*TO-DO ITEM:* The lines to repeat are those below from the one containing "अटोमोबाइल्स डिलर्स एसोसिएसनका अध्यक्ष कृष्ण" down to the one containing "GRÜNDE FÜR DIE", both included; reproduce them exactly and nothing else.

Dataset items
+++
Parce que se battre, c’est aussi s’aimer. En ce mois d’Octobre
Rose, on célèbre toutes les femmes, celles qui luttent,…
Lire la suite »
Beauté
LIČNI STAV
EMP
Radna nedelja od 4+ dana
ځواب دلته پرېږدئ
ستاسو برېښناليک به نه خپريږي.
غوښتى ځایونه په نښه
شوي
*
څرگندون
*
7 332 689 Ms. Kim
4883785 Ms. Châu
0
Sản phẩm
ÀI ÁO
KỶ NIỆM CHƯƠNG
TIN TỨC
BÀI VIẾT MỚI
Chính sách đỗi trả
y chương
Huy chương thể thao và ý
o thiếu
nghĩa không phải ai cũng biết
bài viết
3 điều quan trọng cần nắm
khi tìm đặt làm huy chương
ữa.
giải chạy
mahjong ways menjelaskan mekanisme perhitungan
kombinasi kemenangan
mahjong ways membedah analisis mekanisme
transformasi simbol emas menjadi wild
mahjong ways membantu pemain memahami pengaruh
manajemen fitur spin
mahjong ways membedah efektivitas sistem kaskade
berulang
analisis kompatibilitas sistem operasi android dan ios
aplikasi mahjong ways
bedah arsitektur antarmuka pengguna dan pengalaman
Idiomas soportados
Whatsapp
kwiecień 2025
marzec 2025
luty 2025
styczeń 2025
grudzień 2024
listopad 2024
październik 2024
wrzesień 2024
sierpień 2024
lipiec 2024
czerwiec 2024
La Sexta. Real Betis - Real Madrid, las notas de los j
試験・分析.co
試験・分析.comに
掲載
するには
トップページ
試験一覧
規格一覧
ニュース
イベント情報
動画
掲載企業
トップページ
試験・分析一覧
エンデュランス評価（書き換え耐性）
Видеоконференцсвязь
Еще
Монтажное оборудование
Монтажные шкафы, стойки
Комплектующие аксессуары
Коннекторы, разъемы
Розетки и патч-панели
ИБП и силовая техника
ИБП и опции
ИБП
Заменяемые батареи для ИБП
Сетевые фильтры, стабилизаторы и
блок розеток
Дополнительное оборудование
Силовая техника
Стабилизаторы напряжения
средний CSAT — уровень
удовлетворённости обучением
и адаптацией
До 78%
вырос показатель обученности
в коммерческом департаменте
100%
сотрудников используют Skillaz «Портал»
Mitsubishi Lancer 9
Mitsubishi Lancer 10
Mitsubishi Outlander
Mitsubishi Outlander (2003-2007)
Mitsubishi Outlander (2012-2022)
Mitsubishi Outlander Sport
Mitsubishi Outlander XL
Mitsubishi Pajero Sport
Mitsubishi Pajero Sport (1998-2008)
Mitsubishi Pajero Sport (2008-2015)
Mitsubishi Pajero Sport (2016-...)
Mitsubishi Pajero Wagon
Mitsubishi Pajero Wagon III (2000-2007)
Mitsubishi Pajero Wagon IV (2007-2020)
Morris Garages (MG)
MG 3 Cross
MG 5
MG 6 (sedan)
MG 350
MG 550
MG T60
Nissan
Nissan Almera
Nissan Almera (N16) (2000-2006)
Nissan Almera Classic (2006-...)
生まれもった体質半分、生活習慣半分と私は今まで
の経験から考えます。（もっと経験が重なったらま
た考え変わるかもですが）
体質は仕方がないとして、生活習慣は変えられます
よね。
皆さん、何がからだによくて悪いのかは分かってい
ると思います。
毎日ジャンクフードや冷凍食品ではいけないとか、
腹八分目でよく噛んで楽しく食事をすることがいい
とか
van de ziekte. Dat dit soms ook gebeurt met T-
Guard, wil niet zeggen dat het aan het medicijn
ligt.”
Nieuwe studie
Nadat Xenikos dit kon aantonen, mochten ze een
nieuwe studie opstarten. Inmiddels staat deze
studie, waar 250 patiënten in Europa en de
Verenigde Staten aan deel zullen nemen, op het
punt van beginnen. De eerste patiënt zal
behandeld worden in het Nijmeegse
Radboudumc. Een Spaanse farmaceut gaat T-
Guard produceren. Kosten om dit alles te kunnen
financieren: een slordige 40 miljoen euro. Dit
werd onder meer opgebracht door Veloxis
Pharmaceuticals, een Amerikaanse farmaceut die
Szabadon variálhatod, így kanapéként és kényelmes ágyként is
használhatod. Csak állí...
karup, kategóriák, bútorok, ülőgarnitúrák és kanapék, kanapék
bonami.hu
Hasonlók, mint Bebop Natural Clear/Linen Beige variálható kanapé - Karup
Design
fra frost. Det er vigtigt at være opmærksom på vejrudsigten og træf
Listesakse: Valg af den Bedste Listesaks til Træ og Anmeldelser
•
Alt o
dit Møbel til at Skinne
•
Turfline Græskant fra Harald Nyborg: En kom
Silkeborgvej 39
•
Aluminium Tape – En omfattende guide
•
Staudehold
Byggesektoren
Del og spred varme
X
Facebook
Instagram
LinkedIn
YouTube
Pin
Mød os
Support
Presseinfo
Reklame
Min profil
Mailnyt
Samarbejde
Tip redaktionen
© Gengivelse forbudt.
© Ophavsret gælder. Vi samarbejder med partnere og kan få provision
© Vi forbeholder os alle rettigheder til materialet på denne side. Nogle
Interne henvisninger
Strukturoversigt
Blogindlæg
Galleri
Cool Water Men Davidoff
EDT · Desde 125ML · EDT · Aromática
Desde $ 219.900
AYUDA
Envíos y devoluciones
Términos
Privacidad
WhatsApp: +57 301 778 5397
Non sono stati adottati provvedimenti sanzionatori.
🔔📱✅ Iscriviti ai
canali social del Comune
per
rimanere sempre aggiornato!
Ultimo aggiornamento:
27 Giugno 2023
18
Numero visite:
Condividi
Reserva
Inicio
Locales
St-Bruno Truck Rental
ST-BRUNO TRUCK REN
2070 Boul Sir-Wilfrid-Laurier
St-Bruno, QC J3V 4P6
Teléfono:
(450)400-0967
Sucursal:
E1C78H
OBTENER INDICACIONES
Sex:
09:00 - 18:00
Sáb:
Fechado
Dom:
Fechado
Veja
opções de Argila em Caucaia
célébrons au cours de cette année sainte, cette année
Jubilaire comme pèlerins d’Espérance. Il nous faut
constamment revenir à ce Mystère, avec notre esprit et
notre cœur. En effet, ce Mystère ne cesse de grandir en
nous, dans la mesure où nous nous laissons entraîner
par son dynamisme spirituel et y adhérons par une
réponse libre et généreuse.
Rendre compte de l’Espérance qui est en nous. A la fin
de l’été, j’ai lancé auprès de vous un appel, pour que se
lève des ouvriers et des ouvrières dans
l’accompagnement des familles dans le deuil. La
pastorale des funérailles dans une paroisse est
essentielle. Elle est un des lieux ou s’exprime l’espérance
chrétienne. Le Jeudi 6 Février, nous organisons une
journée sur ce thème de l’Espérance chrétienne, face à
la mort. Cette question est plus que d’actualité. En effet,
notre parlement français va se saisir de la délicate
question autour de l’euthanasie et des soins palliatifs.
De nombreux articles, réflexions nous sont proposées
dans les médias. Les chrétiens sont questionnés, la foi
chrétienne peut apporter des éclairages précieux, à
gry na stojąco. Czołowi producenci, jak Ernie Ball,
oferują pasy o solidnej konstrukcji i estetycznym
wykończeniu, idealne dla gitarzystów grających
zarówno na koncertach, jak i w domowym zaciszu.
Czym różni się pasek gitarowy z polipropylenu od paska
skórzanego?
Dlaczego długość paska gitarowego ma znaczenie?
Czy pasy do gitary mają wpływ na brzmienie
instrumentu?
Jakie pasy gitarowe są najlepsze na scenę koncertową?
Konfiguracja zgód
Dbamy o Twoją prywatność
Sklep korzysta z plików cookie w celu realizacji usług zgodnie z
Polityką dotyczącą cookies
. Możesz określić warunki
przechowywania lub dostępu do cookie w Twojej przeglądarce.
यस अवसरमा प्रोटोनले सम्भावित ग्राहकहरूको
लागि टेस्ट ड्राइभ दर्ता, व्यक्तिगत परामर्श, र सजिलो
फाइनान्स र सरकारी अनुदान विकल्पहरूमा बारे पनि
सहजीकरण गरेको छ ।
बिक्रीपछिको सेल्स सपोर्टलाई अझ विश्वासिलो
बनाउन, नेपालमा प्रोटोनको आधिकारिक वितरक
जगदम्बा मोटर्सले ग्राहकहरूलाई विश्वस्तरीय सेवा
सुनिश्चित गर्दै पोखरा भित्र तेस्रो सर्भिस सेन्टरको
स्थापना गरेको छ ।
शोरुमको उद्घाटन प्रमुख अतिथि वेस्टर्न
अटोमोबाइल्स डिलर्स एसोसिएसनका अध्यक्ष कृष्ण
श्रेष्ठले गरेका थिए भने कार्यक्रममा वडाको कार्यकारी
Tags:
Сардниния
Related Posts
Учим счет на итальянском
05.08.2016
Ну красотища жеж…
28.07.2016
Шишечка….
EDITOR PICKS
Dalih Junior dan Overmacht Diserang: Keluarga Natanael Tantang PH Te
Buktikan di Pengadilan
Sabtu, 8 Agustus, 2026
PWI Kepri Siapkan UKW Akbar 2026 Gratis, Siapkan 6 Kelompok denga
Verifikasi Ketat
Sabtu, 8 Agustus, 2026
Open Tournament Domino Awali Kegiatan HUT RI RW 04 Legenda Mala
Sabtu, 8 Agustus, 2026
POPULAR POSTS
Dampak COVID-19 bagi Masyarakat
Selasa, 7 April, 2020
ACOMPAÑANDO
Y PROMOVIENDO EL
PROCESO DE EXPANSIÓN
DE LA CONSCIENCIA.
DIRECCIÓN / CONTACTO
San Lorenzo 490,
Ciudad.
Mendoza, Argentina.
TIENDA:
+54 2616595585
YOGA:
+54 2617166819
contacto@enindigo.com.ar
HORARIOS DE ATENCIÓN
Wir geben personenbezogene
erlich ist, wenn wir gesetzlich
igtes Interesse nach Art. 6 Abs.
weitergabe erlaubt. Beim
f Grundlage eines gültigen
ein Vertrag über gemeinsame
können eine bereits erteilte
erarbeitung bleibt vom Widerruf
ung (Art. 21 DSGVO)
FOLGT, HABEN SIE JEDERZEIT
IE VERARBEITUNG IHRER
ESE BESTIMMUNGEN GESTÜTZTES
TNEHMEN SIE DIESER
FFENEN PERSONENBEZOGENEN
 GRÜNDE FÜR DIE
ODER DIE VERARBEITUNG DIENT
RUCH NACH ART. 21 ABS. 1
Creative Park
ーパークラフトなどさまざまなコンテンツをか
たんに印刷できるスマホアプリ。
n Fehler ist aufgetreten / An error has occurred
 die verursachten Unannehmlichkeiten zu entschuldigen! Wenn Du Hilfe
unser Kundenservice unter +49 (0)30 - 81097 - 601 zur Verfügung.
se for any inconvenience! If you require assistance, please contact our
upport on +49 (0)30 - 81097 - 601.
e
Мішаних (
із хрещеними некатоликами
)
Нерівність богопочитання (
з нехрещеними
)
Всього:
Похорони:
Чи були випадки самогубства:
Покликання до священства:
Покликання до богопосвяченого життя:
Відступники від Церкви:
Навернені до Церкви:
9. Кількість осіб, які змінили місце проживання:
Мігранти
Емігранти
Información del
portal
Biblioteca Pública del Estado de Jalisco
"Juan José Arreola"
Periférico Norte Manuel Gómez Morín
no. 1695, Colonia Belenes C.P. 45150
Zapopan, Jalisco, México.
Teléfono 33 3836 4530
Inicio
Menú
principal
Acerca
+++
*YOUR RESPONSE:*
अटोमोबाइल्स डिलर्स एसोसिएसनका अध्यक्ष कृष्ण
श्रेष्ठले गरेका थिए भने कार्यक्रममा वडाको कार्यकारी
Tags:
Сардниния
Related Posts
Учим счет на итальянском
05.08.2016
Ну красотища жеж…
28.07.2016
Шишечка….
EDITOR PICKS
Dalih Junior dan Overmacht Diserang: Keluarga Natanael Tantang PH Te
Buktikan di Pengadilan
Sabtu, 8 Agustus, 2026
PWI Kepri Siapkan UKW Akbar 2026 Gratis, Siapkan 6 Kelompok denga
Verifikasi Ketat
Sabtu, 8 Agustus, 2026
Open Tournament Domino Awali Kegiatan HUT RI RW 04 Legenda Mala
Sabtu, 8 Agustus, 2026
POPULAR POSTS
Dampak COVID-19 bagi Masyarakat
Selasa, 7 April, 2020
ACOMPAÑANDO
Y PROMOVIENDO EL
PROCESO DE EXPANSIÓN
DE LA CONSCIENCIA.
DIRECCIÓN / CONTACTO
San Lorenzo 490,
Ciudad.
Mendoza, Argentina.
TIENDA:
+54 2616595585
YOGA:
+54 2617166819
contacto@enindigo.com.ar
HORARIOS DE ATENCIÓN
Wir geben personenbezogene
erlich ist, wenn wir gesetzlich
igtes Interesse nach Art. 6 Abs.
weitergabe erlaubt. Beim
f Grundlage eines gültigen
ein Vertrag über gemeinsame
können eine bereits erteilte
erarbeitung bleibt vom Widerruf
ung (Art. 21 DSGVO)
FOLGT, HABEN SIE JEDERZEIT
IE VERARBEITUNG IHRER
ESE BESTIMMUNGEN GESTÜTZTES
TNEHMEN SIE DIESER
FFENEN PERSONENBEZOGENEN
 GRÜNDE FÜR DIE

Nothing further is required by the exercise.